Reserving capacity in associative arrays

Tue Feb 16 11:49:55 PST 2016

On Tue, Feb 16, 2016 at 07:34:07PM +0000, Jon D via Digitalmars-d-learn wrote:
> On Tuesday, 16 February 2016 at 16:37:07 UTC, Steven Schveighoffer wrote:
> >On 2/14/16 10:22 PM, Jon D wrote:
> >>Is there a way to reserve capacity in associative arrays?
> >>[snip]
> >>The underlying implementation of associative arrays appears to take
> >>an initial number of buckets, and there's a private resize() method,
> >>but it's not clear if there's a public way to use these.

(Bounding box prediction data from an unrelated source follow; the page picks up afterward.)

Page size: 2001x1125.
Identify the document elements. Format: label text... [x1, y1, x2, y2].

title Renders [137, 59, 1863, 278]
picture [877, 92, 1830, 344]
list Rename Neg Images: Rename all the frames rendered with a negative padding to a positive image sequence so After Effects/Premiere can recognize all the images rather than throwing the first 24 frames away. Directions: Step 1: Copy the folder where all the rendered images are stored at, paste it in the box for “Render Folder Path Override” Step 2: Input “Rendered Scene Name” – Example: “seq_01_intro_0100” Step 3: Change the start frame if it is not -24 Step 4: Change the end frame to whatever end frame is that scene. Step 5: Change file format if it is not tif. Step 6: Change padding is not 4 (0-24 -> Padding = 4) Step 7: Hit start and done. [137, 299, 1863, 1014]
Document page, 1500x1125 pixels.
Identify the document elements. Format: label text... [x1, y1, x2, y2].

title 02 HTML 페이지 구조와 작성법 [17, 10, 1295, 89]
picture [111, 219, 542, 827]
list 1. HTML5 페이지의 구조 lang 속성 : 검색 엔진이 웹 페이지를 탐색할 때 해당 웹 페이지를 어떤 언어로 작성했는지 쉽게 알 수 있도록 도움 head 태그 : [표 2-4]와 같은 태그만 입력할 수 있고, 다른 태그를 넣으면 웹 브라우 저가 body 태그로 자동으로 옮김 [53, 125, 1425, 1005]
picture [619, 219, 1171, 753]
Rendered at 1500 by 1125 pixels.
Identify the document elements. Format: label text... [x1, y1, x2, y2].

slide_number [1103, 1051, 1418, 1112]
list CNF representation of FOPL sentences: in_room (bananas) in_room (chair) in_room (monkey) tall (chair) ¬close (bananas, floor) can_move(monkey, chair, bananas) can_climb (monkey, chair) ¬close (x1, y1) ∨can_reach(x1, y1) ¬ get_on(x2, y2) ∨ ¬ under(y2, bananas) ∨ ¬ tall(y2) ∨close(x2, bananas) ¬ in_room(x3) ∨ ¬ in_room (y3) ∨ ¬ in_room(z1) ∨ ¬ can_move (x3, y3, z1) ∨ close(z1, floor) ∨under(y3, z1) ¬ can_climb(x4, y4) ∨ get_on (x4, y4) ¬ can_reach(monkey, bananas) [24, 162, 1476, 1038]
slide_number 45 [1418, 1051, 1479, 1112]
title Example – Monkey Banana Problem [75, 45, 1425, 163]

Rehashing (aa.rehash) would resize the number of buckets, but if you
don't already have the requisite number of keys, it wouldn't help.

[...]
> >I would caution to be sure of this cause, however, before thinking it
> >would solve the problem. The AA not only uses an array for buckets,
> >but allocates a memory location for each element as well. I'm often
> >wrong when I assume what the problem is when it comes to GC issues...
> >
> Completely agree. After posting I decided to take a more methodical
> look.  Not finished yet, but I can share part of it. Key thing so far
> is noticeable step function related to GC costs related to AA size
> (likely not a surprise).
> 
> My programs work with large data sets. Size is open-ended, what I'm
> trying to do is get an idea of the data set sizes they will handle
> reasonably. For purposes of illustration, word-count is a reasonable
> proxy for what I'm doing. It was in this context that I saw
> significant performance drop-off after 'size_t[string]' AAs reached
> about 10 million entries.

I also have a program that builds very large AA's (also up to millions
of keys, sometimes more) that essentially last for the entire duration
of the program, and I've found that a lot of the performance degradation
can be attributed to overly-frequent GC collection runs.  As a
workaround, I did something like this:

	size_t counter = 0;

	void main() {
		GC.disable();
		doWork();
		GC.enable();	// optional
	}

	void doWork() {
		Data[Key] aa = ...;

		mainloop: while(...) {
			... // lots of stuff, including adding things to the AA

			// Manually schedule GC collections.
			// The 10_000 is just an example number, tweak
			// as you see fit.
			if (++counter % 10_000)
				GC.collect();
		}
	}

Basically, I run GC collections on my own schedule, with the frequency
controlled by tweaking the counter check. (Obviously, how you implement
this depends on whether there are regular or semi-regular units of work
that your program does, and whether they are a good basis for scheduling
collections.)

By tweaking the frequency of the manual GC collections, I've been able
to obtain 30-40% speedups in my program (in some cases, it could get as
high as 50%). YMMV.

Of course, as with all performance-related questions, the only way to be
sure that the GC (or anything else) is the cause of your problem, is to
profile.  More often than not, I've found that the profiler has proven
me wrong about where the real bottleneck is, so I try not to assume
anything until I see the profile data.

T

-- 
If Java had true garbage collection, most programs would delete
themselves upon execution. -- Robert Sewell